Phase 1 — Generate logs

  1. The repository is sliced into chunks and a vector index is built.
  2. A random sample of chunks is passed to the question_generator LLM. The LLM generates a realistic test question based on each chunk. The question and its exact source chunk (the ground_truth) are saved as a pair.
  3. ~15% of the test set is injected with artificially unrelated questions (e.g. "How to bake a cake?") to test the agent's ability to gracefully answer "I don't know".
  4. The RAG agent answers each question, and the full interaction log (including the ground_truth payload) is saved to the logs/ directory.

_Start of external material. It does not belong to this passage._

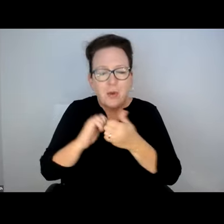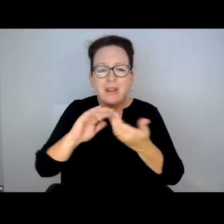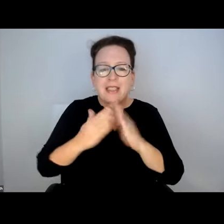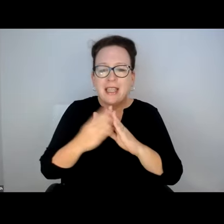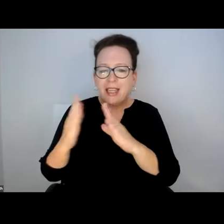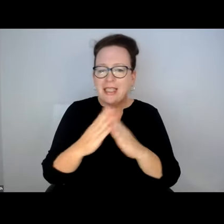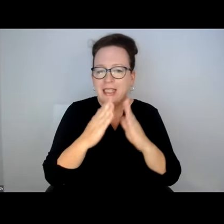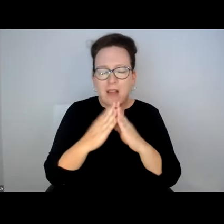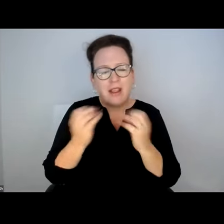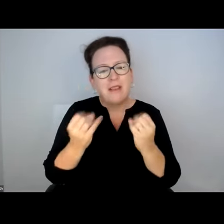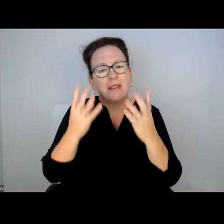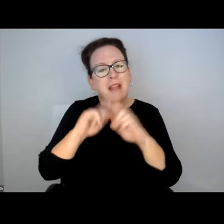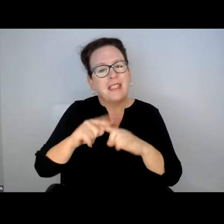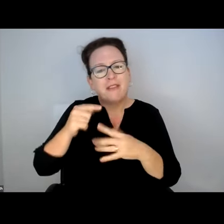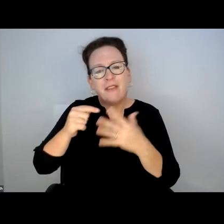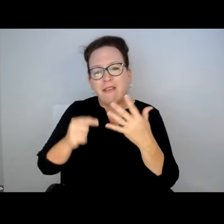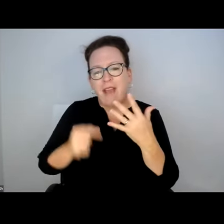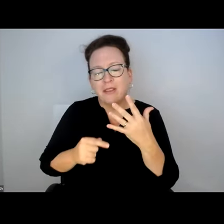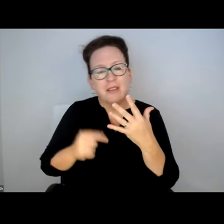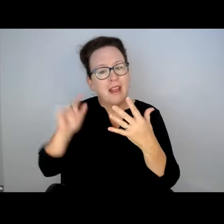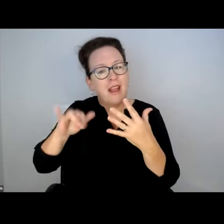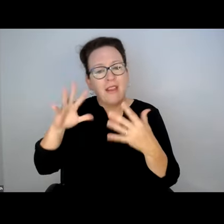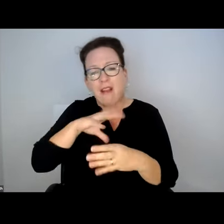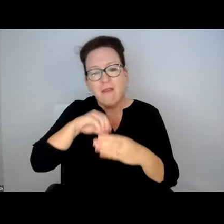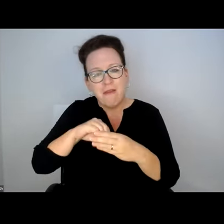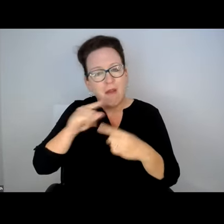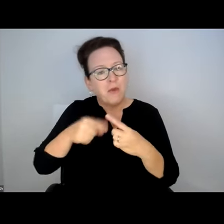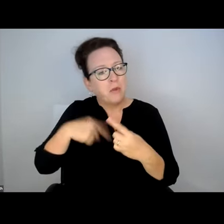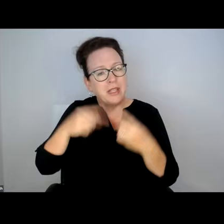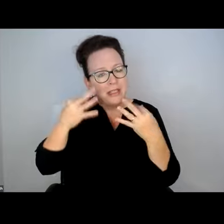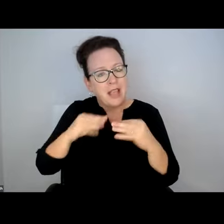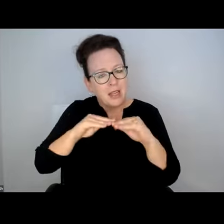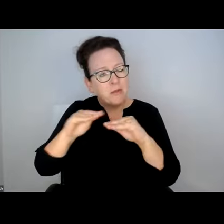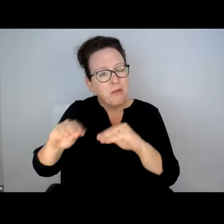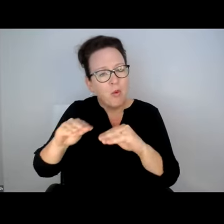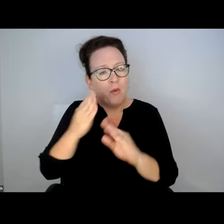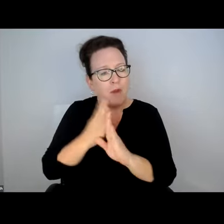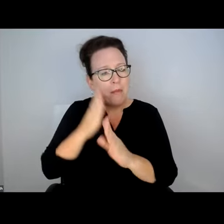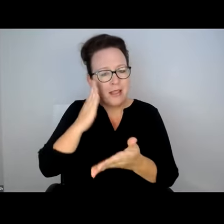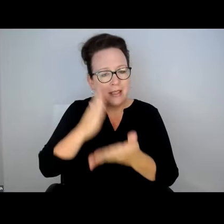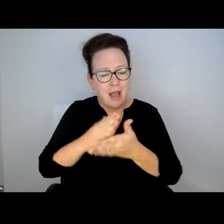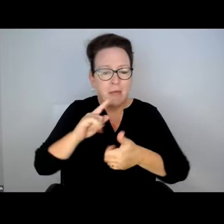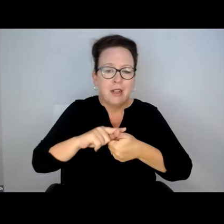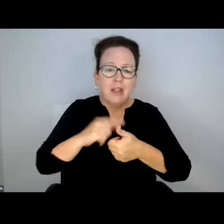TO GET BETTER AT COLLABORATION WITH CITIES AND TOWNS. THERE'S A SUITE OF FACTORS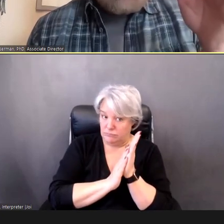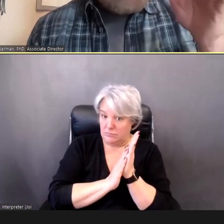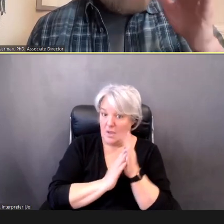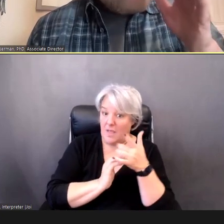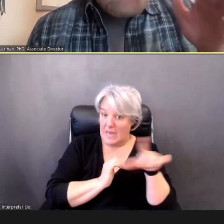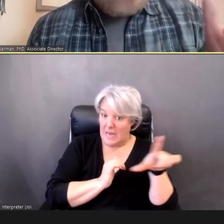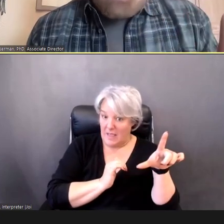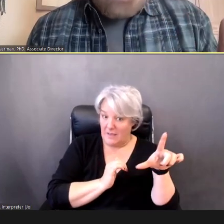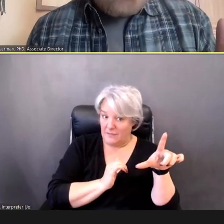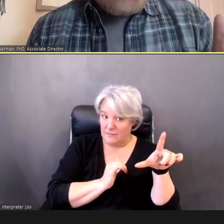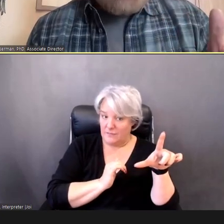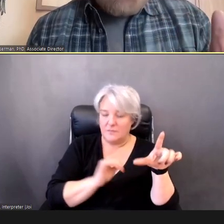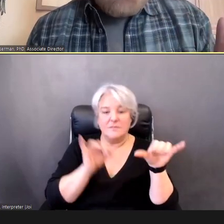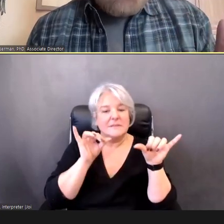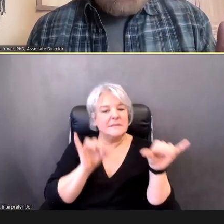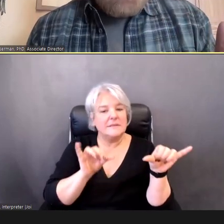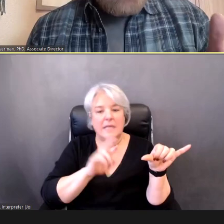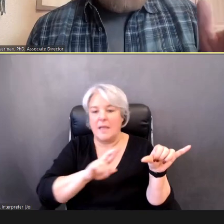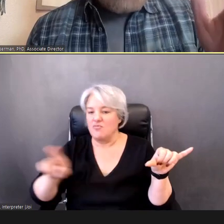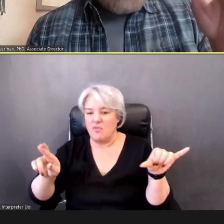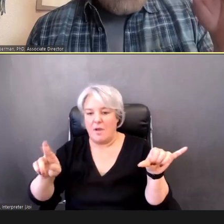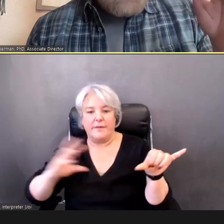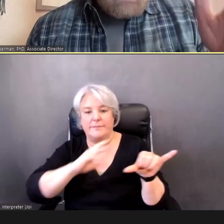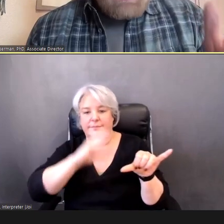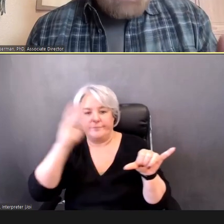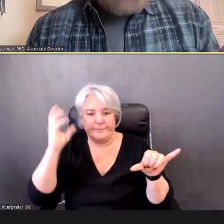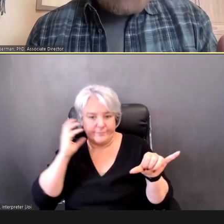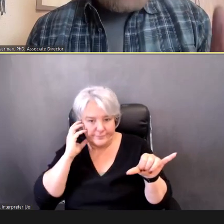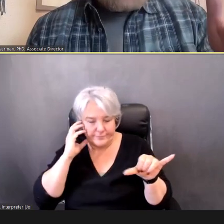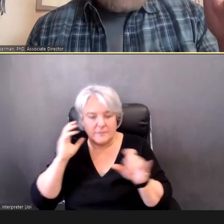way as the right ear, recording each presentation result, as you go,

Phase 2 — Judge logs 5. A separate eval_agent (LLM-as-a-Judge) reads each saved log, extracting the explicit ground_truth original chunk and the RAG agent's logged behavior. 6. The Judge scores the agent's response across 7 metrics by directly comparing the agent's response and search queries to the known source truth.

flowchart LR
    subgraph "Phase 1: Generation"
        Chunks["Repo Chunks"] -->|Sample| Gen["Question Generator"]
        Gen -->|Question + Source Chunk| Agent["RAG Agent"]
        Agent -->|Perform Search &\nGenerate Answer| Logs[("JSON Logs\n(with ground_truth)")]
    end

    subgraph "Phase 2: Evaluation"
        Logs --> Judge["LLM Eval Agent"]
        Judge -->|Compare behavior to\nGround Truth| Output["Final Score Report"]
    end
    
    style Logs fill:#f0f0f0,stroke:#999
    style Output fill:#d4edda,stroke:#28a745
Loading

Metrics Evaluated:

  • factually_grounded: Checks if the answer is consistent with the ground truth chunk and gracefully passes if the agent correctly admits "I don't know" when information is deliberately absent.
  • key_information_retrieved: Checks if the agent successfully surfaced the direct answer to the user's question, based on what the ground truth contained.
  • search_relevance: Evaluates if the agent's search queries matched the core concepts in the question.
  • citation_accuracy: Checks if the answer cites specific source filenames rather than vague phrases like "the repository".
  • formatting_compliance: Checks for appropriate Markdown structure (bullets, bolding).
  • chunk_retrieval_success: A strict binary check guaranteeing the RAG search explicitly pulled the exact original filename that spawned the question.
  • semantic_retrieval_success: A softer check verifying that any of the retrieved chunks contain the same core factual information as the ground truth, gracefully handling redundant knowledge across multiple documents.

Example output:

============================================================
FINAL EVALUATION REPORT
Total Questions Evaluated: 25
------------------------------------------------------------
                    Metric  Score
        factually_grounded  80.0%
 key_information_retrieved  76.0%
          search_relevance  92.0%
         citation_accuracy  20.0%
     formatting_compliance 100.0%
   chunk_retrieval_success  72.0%
semantic_retrieval_success  84.0%

Why GraphRAG?

Initial attempts using standard Vector RAG proved insufficient for navigating the repository effectively. For example, when asking "What are the main sections in ML system design doc?", a standard RAG system typically retrieves information from bookOutline.md. While this file seems relevant, the correct answer is actually located in the example template file.

Standard RAG fails in these cases because it lacks awareness of the folder/file structure and does not even know the names of the files it is searching. This lack of structural context is why the project transitioned to GraphRAG, enabling the agent to understand the repository's organization and retrieve the most accurate information.